Pete Campbell hat jedenfalls wieder einmal nicht das bekommen, was er wollte. War seine Freude nach der Beförderung noch unbändig, so war doch die Enttäuschung darüber, dass er sich den neuen Posten mit Ken teilen muss, maßlos. Ken hingegen nimmt die Herausforderung sportlich, und geht mit der Situation wesentlich souveräner um. Für den Zuschauer gab es dabei eine äußerst amüsante Szene der beiden im Aufzug zu beobachten, die sich, ohne davon zu wissen, innerlich darüber erfreuen, dass sie besser als der andere sind, was ja nun doch nicht zutrifft. Das Betriebsklima ist in der Agentur mit dem Einzug der Briten jedenfalls um einiges rauer geworden, und es bleibt definitiv spannend.

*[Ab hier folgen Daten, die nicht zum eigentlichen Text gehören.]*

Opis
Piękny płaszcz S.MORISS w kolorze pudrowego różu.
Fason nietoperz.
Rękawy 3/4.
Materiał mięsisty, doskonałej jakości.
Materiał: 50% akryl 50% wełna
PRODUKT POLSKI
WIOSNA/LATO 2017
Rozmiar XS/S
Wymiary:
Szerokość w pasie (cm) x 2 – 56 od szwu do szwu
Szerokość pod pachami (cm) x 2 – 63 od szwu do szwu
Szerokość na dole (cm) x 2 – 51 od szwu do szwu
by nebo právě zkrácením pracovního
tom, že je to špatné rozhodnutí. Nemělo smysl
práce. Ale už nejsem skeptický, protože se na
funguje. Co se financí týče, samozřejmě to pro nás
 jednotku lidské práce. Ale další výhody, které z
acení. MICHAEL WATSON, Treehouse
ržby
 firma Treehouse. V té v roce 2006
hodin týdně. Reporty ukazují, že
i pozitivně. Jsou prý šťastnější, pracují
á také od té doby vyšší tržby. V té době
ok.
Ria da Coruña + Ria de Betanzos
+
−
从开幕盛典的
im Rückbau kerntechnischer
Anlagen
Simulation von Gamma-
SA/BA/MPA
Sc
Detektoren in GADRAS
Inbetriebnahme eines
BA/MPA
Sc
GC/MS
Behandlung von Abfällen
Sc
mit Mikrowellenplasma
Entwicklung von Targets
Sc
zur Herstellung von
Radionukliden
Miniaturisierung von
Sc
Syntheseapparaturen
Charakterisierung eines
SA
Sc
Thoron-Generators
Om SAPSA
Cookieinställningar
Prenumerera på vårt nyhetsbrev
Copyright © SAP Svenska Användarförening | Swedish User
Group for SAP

Was hat sich noch verändert in den letzten sechs Monaten, die inzwischen vergangen sind? Peggy hat sich offensichtlich gut eingelebt in ihrem neuen Büro, samt eigener Sekretärin. Lane Pryce bringt seinen persönlichen Assistenten aus London mit, John Hooker, der immer wieder mit Joan aneinander gerät. Joan ist immer noch verlobt, trotz der Vergewaltigung durch ihren Verlobten, und sie plant nun wohl doch nicht mehr, nach der Hochzeit weiter in der Agentur zu arbeiten.

Fazit

Faszinierenderweise gelingt es "Mad Men", ohne auch nur einen der offen stehenden Punkte wirklich zu klären, im Erzähltempo ungewohnt schnell voranzuschreiten. Denn mit Dons Seitensprung, Salvatores Fastaffäre und dem beginnenden Machtkampf zwischen Pete und Ken wird einiges an Spannung schon in der ersten Folge der neuen Staffel aufgebaut. Der Zuschauer wird direkt hineingesogen ins Geschehen, und befindet sich wieder mitten im Zustand der freudigen Erwartung auf die Dinge, die da kommen mögen. Da empfindet man es auch als vertretbar, dass Dons Verhalten sich leider immer noch nicht verändert hat. In vertrauensvoller Zuversicht, dass dies nur das Vorspiel für zukünftige Ereignisse ist, sehe ich es noch nicht als Kritikpunkt. So erhält der Staffelauftakt von mir solide 7 Punkte, für eine Folge, die einen sehr guten Einstieg bietet, der das ganz besondere Etwas aber noch fehlt.